Boxed element items:
>> Begin

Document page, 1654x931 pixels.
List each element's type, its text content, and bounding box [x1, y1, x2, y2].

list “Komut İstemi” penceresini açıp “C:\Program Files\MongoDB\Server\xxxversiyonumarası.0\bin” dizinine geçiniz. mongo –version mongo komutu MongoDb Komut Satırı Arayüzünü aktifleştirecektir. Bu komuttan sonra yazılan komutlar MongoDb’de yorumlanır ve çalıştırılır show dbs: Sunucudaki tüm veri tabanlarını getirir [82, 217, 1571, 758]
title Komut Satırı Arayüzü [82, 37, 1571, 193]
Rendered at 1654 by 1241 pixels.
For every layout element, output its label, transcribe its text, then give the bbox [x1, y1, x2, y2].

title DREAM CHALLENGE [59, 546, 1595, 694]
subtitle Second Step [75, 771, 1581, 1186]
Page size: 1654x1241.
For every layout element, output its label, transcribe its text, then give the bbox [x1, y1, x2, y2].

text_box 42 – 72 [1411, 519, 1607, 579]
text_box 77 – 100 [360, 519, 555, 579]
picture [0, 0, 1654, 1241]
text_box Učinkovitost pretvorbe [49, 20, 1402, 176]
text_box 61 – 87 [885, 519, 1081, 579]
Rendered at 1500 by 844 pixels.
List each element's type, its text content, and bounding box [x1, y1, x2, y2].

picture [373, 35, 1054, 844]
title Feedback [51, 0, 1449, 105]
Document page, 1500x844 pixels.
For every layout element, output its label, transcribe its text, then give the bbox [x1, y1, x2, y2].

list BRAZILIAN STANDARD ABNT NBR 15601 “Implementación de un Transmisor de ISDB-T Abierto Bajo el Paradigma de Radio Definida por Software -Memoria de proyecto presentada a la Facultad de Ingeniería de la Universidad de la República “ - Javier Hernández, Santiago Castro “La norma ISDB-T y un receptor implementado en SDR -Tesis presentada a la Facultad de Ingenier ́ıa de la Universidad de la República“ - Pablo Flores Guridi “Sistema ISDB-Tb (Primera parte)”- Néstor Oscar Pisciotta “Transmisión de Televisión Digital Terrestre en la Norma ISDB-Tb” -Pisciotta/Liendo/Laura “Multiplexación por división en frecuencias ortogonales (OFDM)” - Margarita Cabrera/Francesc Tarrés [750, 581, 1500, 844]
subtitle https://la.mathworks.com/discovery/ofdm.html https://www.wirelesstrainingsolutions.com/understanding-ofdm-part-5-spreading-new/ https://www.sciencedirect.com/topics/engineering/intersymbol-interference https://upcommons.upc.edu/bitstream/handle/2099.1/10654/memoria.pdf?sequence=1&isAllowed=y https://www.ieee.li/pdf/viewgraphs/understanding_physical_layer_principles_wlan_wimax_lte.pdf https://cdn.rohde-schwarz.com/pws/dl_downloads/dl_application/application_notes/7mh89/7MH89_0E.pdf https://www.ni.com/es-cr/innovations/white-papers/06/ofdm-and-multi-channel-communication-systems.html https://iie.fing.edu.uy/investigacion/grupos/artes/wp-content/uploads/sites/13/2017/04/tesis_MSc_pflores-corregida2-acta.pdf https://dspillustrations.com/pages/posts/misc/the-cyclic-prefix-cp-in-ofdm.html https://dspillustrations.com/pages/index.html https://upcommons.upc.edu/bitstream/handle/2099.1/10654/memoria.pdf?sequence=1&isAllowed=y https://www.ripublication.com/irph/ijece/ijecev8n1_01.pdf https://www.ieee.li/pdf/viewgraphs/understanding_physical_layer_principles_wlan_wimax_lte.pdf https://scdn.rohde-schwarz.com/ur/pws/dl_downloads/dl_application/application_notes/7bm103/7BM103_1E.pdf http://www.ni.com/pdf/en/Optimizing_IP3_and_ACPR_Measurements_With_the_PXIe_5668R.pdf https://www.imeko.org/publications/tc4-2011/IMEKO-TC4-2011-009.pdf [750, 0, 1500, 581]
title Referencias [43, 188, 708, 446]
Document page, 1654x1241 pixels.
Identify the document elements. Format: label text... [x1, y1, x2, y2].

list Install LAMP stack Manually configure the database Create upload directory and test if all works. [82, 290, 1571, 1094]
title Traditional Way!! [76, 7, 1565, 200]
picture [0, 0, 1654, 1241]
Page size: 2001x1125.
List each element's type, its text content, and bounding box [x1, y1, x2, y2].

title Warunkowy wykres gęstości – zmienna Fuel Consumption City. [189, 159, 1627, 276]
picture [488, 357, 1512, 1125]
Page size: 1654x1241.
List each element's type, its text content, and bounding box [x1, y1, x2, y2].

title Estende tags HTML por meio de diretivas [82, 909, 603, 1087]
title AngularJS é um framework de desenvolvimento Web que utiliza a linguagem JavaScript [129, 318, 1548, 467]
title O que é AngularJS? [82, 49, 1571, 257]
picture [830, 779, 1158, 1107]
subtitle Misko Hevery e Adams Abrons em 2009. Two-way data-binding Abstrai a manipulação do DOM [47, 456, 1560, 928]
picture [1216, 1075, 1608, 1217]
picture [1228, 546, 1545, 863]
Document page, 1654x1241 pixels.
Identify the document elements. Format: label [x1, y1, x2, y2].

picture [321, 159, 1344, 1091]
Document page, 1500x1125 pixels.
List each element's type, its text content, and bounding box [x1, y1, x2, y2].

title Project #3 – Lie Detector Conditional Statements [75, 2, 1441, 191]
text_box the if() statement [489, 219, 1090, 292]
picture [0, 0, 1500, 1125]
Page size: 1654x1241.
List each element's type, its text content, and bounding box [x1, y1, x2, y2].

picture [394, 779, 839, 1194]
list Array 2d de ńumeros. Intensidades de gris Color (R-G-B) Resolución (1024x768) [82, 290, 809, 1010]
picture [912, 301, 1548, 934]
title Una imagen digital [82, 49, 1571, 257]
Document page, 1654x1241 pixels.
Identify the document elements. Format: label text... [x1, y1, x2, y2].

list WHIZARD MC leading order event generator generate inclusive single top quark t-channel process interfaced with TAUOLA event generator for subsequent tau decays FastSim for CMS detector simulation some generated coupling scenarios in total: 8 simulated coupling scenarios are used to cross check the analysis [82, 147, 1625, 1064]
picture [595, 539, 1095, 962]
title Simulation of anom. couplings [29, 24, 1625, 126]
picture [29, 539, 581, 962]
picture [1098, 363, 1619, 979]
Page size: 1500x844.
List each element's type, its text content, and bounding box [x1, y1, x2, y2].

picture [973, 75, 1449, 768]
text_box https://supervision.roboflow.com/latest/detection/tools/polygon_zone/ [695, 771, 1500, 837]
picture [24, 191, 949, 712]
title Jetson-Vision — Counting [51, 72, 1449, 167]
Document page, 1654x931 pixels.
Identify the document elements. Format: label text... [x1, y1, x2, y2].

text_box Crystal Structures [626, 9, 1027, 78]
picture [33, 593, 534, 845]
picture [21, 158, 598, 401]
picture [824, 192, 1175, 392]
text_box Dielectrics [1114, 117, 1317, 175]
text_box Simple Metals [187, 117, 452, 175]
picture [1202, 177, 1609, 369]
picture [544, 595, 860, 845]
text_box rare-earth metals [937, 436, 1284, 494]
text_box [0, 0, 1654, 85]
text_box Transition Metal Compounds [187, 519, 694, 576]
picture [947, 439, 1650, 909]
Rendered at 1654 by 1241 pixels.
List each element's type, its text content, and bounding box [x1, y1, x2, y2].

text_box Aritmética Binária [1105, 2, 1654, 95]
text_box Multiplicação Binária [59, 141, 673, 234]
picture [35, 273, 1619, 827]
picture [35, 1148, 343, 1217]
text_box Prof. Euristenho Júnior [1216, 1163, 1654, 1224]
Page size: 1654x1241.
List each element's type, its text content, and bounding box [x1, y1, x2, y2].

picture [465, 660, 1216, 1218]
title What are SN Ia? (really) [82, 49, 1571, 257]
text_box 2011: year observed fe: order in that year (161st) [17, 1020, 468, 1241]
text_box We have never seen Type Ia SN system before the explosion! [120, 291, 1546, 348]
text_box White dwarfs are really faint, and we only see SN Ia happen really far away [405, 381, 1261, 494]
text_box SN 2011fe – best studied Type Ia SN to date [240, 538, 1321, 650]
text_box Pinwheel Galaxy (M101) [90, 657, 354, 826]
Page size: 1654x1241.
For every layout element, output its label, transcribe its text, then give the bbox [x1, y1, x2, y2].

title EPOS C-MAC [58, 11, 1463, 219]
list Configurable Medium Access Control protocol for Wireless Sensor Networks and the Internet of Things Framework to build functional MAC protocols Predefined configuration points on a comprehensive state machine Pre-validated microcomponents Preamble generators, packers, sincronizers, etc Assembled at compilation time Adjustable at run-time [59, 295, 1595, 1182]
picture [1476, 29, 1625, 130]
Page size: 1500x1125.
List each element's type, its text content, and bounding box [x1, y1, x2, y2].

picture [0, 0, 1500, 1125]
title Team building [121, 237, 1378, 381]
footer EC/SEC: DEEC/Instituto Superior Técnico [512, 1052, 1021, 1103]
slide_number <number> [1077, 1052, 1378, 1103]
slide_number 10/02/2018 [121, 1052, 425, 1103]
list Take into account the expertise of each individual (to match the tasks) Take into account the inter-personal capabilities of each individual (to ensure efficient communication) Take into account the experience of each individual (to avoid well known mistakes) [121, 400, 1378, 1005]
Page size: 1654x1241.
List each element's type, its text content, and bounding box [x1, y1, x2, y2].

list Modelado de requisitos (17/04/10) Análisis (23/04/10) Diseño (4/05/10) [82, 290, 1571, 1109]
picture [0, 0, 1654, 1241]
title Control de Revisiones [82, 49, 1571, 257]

>> End

[SHORT EXERCISE] Copy the items from the line with "Rendered at 1500 by 844 pixels." up to and including the line with "title Feedback [51, 0, 1449, 105]", swapping "bounding box" for "enclosing frame" and keeping everything else the same.

[EXERCISE OUTPUT]
Rendered at 1500 by 844 pixels.
List each element's type, its text content, and enclosing frame [x1, y1, x2, y2].

picture [373, 35, 1054, 844]
title Feedback [51, 0, 1449, 105]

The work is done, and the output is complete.